Close Reading #1 - "Tasteless" by David Sedaris

Read it here!

Imagery and details are two of David Sedaris' most important tools in his writing. He uses detailed descriptions to create clear pictures in the reader's mind. These help to tell his story in the clever, funny way that is obvious is all his writing. In this article, he creates images relating to food and his inability to taste or appreciate differences between foods. One of his first great uses of detail and imagery is in his comparison of himself to a convict, in the way he eats. He says he eats "how a prisoner might eat", shoveling food into his mouth, not caring what it is as long as he gets it into his mouth. He provide details about how he eats ("one arm maneuvering the fork and the other encircling the plate like a fence") that further his use of imagery. He goes on to say that might be due to his coming from a large family. Then, he brings up the convict simile again when he says he would whisper to his sister, "convict-like, out of one side of [his] mouth" to ask for her food. This comparison and the details he uses to create it, form a very clear picture in my mind of what David must look like when he's eating, which, when you picture it, is laugh-out-loud funny. He uses this same technique of comparison by imagery and detail to make the article witty several more times throughout the work. For example, he compares eating the giant food at a hamburger chain called the Claim Jumper to being "miniaturized, shrunk to the height of a leprechaun or a doll and dropped in the dining room of regular-sized people."
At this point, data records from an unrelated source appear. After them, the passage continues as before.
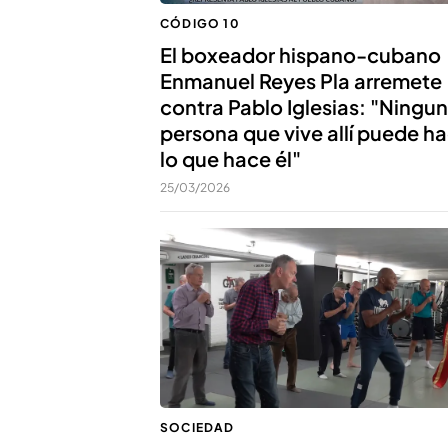
CÓDIGO 10
El boxeador hispano-cubano
Enmanuel Reyes Pla arremete
contra Pablo Iglesias: "Ningu
persona que vive allí puede h
lo que hace él"
25/03/2026
SOCIEDAD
David also uses diction and language to his advantage in order to make "Tasteless" a clever, funny piece of writing. For instance, when he is creating his convict comparison at the beginning of the piece, he uses language to enhance that when he says his arm was "encircling the plate like a fence". When he equates his arm to a fence, I automatically think of a prison yard, furthering the comedy and effectiveness of the comparison. In the way of diction, David often makes interesting word choices. For example, he writes that some French friends who were visiting the states "are floored by the size of the portions". The use of the word, "floored", creates such a clear image in my mind of these shocked, appalled French people. That one word did so much more than the use of "surprised" or "taken aback" could have done. He uses other strong words that have the similar effect of creating strong, clear images such as "giddy" and "mediocre".